- EXERCISE: Can you write out, word for word, the part of the Growing Up Laughing review below that begins at the words "In her new memoir, Growing" and stops after "comic Stephen Wright.)"?
BEGIN PASSAGE SHOWN
In her new memoir, Growing Up Laughing, the actress, author, and activist intersperses vignettes from her childhood and days starring in the Emmy-winning sitcom, “That Girl,” with interviews with some of the most famous comedians working today – from Jon Stewart, Stephen Colbert, Chris Rock, and Tina Fey to Billy Crystal, Robin Williams, Lily Tomlin, and Whoopi Goldberg. (Thomas gets major points from this reader for including deadpan comic Stephen Wright.)

The interviews are all centered around the comedians’ memories of growing up and when they first realized they were funny, so even though both Conan O’Brien and Jay Leno are interviewed, those looking for more fodder about “The Tonight Show” brouhaha will need to look elsewhere.

Thomas’s questions aren’t what you’d call hard-hitting – they range in speed from softball to Wiffle ball. But the fact that she’s such a generous, appreciative audience – her most frequent quotes are “That is so great,” and “You are so funny” – means that she’s able to talk to even press-shy comedians like Jerry Seinfeld, her leadoff interview.

“One of the things that drew me to comedy was it’s a simple world. It doesn’t require the interpretation of any critic to tell you whether something is good or not good. If the audience is laughing, the guy’s good,” Seinfeld says, before riffing on the latent donkey hostility inherent in children’s birthday parties.
High school and the family dinner table, it turns out, are remarkably effective comedy incubators.

As O’Brien puts it, when people ask why he still makes fun of himself, his comedy defenses were honed when he was a skinny, freckled teen with orange hair who wasn’t good at sports. They’re so ingrained now, he says, “I could be made dictator of the world tomorrow, and I would still make fun of myself.”
END PASSAGE SHOWN
BEGIN STORED DATA
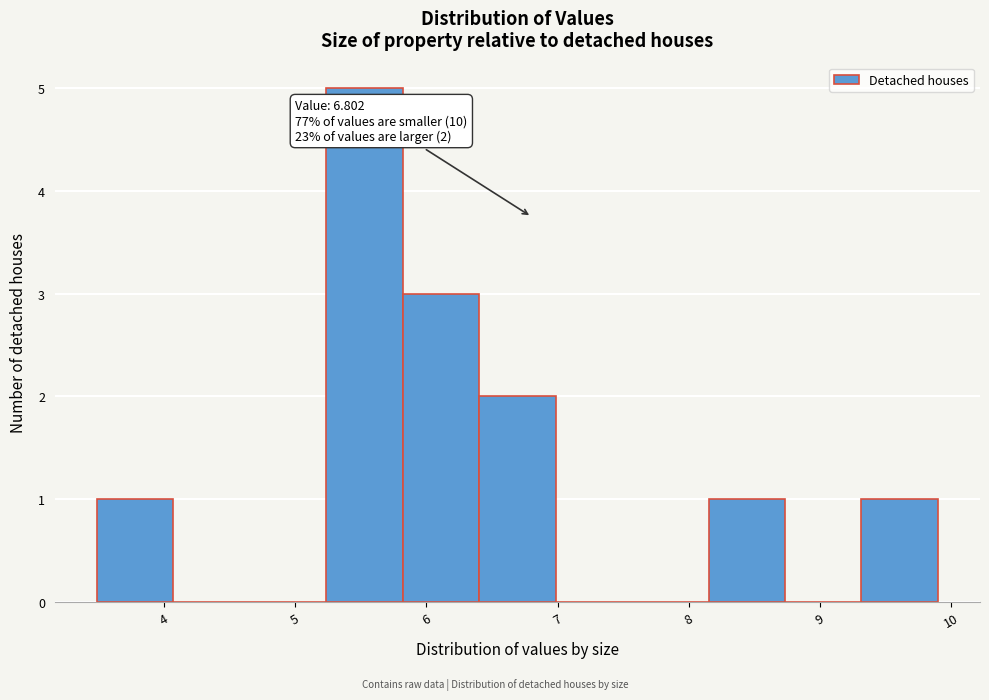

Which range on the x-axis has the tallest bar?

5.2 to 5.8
END STORED DATA
BEGIN STORED DATA
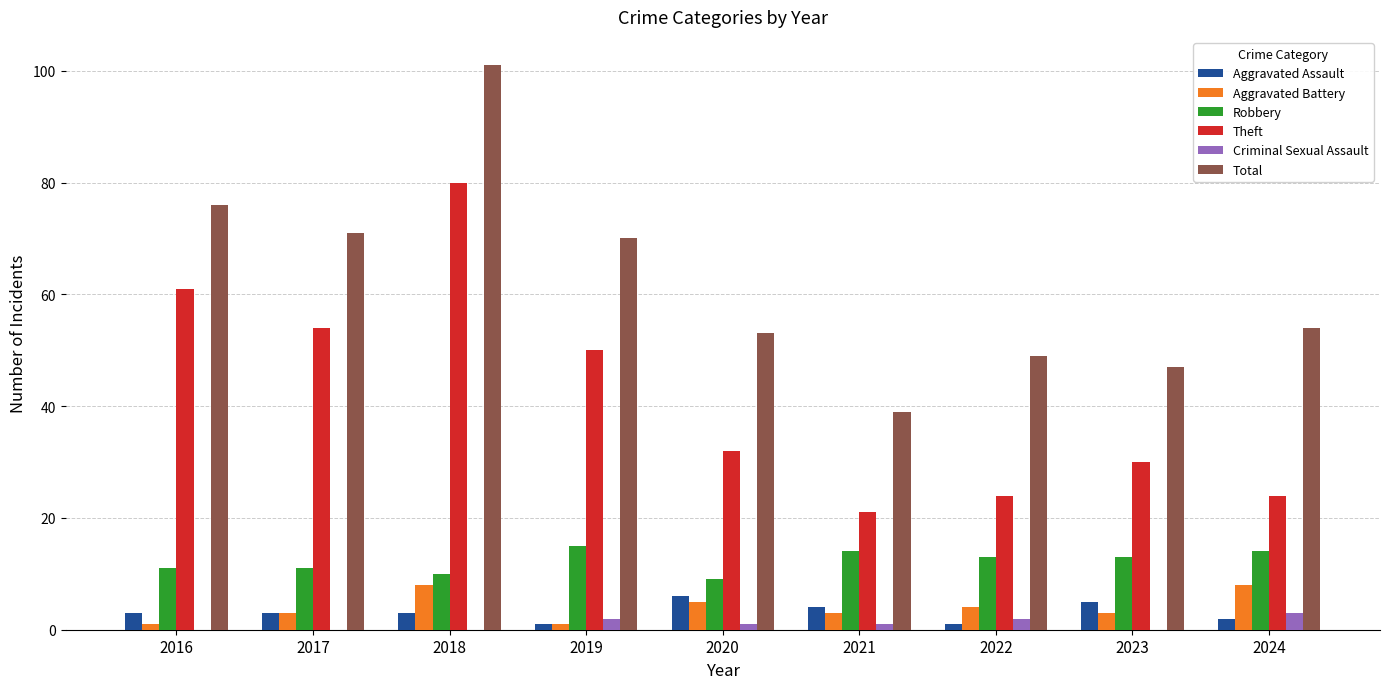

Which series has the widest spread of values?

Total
END STORED DATA
- ANSWER TO THIS EXERCISE:
In her new memoir, Growing Up Laughing, the actress, author, and activist intersperses vignettes from her childhood and days starring in the Emmy-winning sitcom, “That Girl,” with interviews with some of the most famous comedians working today – from Jon Stewart, Stephen Colbert, Chris Rock, and Tina Fey to Billy Crystal, Robin Williams, Lily Tomlin, and Whoopi Goldberg. (Thomas gets major points from this reader for including deadpan comic Stephen Wright.)